またFIP治療薬メーカーの中には猫ちゃん用に作られた錠剤や注射薬も販売されています。https://fipclover.com/
- 治療期間:12週間(84日間)
- モルヌピラビルの投薬量
・20mg/kg/日(1日2回の投薬:10mg/kg/回)
:滲出液あり(眼球炎症または神経学的な症状が無い場合)
・30mg/kg/日(1日2回の投薬:15mg/kg/回)
:滲出液なし(眼球炎症または神経学的な症状が無い場合)
・40mg/kg/日(1日2回の投薬:20mg/kg/回)
:眼球・神経学的症状あり(滲出液の有無は関係なし)
モルヌピラビルの使用は限定的なもので長期間の使用や高容量の使用で副作用の発生が多数報告されています。

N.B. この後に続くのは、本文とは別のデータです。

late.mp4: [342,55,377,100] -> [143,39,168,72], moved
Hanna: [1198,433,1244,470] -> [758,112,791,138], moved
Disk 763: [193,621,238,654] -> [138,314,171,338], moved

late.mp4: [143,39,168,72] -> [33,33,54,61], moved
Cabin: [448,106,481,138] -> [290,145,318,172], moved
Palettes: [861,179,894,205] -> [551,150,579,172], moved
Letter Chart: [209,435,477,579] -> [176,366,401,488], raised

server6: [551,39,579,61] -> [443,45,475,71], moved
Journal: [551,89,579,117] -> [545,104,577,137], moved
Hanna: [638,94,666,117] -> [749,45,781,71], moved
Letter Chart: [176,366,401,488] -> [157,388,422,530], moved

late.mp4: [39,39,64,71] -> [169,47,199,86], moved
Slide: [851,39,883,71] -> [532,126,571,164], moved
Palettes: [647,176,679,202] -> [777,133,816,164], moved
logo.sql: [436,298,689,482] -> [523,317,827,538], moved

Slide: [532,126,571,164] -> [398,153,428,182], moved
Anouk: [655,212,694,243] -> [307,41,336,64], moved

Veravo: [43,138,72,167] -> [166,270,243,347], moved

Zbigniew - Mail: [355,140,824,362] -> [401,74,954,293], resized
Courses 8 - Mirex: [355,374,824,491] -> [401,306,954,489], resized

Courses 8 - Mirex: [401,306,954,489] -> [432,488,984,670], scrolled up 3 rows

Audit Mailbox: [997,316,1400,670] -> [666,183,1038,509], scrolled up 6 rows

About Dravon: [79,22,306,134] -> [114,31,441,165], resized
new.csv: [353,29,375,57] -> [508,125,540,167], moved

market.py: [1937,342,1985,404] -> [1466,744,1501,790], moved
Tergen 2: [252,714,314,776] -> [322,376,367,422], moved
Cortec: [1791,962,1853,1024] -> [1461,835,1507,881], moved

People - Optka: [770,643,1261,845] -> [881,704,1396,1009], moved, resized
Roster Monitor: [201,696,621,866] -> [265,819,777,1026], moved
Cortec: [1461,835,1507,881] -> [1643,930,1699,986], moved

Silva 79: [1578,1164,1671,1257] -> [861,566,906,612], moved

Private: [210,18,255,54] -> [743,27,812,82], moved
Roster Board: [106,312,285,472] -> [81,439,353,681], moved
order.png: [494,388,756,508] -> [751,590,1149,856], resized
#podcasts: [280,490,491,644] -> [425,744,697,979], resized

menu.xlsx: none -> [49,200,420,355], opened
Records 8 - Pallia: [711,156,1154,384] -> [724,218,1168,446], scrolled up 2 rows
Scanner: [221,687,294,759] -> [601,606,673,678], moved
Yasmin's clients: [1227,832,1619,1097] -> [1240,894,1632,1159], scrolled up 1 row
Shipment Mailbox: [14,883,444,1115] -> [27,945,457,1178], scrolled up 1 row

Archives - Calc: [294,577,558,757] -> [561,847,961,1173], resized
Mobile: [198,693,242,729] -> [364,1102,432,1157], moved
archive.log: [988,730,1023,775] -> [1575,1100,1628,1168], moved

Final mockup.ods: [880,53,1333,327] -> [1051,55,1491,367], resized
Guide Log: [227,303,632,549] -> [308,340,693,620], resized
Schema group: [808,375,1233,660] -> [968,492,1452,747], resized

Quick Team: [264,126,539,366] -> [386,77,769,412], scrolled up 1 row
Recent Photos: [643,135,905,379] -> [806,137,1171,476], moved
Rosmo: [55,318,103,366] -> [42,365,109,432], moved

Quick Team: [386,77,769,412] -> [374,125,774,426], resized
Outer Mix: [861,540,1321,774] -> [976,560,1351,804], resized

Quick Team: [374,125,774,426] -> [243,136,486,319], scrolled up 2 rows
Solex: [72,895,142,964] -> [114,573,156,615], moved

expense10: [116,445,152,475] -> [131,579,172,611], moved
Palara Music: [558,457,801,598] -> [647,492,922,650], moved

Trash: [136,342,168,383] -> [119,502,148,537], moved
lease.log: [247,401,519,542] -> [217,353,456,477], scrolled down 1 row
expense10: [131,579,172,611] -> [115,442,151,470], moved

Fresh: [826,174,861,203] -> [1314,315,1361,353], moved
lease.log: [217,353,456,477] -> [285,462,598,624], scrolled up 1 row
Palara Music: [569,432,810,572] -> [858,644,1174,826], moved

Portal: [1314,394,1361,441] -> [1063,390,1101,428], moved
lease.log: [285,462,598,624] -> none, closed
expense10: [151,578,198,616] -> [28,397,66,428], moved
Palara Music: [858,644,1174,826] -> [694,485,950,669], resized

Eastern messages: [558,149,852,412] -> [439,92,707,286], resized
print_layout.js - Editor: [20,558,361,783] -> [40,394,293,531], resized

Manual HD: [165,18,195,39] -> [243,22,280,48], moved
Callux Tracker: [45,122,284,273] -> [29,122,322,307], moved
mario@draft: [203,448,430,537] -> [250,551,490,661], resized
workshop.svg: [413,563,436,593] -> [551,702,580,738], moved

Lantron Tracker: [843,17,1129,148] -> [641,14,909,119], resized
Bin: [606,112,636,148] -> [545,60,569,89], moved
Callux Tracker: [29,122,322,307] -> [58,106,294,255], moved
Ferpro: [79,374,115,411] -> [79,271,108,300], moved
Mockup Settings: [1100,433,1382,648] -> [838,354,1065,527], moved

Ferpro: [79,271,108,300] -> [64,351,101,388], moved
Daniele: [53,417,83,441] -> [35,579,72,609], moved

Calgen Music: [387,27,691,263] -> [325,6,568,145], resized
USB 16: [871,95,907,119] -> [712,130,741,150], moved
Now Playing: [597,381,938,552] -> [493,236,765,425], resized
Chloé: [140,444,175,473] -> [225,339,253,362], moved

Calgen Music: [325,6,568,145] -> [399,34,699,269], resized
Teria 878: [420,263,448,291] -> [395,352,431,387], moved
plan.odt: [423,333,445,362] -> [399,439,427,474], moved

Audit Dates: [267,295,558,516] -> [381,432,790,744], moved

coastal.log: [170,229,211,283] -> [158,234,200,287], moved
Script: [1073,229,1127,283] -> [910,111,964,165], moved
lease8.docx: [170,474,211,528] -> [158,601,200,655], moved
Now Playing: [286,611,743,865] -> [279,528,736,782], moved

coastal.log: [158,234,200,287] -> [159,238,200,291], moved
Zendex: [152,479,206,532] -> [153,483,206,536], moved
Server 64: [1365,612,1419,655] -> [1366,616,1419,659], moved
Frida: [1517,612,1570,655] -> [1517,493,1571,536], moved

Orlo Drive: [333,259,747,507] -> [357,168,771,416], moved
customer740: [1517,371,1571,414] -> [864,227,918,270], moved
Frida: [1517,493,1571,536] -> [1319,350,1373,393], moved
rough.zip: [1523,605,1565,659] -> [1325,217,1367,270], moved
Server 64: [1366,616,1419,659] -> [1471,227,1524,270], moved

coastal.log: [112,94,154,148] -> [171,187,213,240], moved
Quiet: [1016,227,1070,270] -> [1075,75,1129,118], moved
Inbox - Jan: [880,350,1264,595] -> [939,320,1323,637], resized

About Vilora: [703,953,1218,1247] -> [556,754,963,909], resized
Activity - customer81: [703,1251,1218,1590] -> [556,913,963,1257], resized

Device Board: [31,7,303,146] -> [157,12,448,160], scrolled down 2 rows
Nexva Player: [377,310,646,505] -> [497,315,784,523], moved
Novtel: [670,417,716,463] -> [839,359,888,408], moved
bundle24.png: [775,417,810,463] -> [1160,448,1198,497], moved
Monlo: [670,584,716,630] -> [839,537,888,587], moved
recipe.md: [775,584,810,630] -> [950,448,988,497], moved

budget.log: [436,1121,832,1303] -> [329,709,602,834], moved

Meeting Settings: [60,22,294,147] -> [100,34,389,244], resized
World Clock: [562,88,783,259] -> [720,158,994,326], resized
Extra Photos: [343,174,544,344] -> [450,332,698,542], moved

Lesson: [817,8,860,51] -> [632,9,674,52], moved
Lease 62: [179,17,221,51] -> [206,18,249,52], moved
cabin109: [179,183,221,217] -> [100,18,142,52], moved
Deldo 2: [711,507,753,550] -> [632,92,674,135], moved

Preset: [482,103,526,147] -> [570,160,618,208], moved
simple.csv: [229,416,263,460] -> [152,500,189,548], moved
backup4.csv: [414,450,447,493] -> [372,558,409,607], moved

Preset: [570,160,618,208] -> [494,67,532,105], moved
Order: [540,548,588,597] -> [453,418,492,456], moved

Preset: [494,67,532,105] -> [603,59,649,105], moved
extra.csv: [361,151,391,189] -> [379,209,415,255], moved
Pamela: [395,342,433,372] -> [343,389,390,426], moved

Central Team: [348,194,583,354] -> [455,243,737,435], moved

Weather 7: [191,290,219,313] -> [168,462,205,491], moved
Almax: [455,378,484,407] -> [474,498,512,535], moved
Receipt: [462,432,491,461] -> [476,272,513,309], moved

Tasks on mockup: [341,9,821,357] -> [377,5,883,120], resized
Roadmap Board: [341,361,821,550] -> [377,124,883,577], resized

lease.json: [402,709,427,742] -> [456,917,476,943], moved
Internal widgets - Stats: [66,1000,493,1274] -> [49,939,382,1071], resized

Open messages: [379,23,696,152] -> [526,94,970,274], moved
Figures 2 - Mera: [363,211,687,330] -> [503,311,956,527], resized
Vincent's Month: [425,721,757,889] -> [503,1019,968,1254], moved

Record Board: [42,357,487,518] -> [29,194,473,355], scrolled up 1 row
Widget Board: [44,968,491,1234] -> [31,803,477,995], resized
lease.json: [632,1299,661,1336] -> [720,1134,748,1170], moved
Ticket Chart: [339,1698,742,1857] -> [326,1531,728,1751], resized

そのため、通常GS-441524への耐性が確認された場合のGS製剤の代わりとなる治療薬として使用することが推奨されています。
配合剤(経口薬)
配合剤はGS-441524に耐性が見られた場合に推奨されています。GS-441524と数種類の抗ウイルス薬が一つのカプセルになっている、Curecatから販売されている製品です。https://fipclover.com/
GS-441524は高容量の服用でも副作用等、猫ちゃんへの影響がないとされています。治療効果の効率を考えるとGS製剤で18~20mg/kgの投与を継続していても改善が見られない場合、耐性の可能性を考慮する必要があります。
- 治療期間:基本12週間(最低8週間の治療推奨)
- 配合剤の投薬量
・1錠/kg(症状は関係なし)
GS-441524へある程度の反応がある猫ちゃんに有効です。高容量のGS-441524を投薬し続けていても急速に悪化する場合はモルヌピラビルの使用が治療に有利な場合が多いです。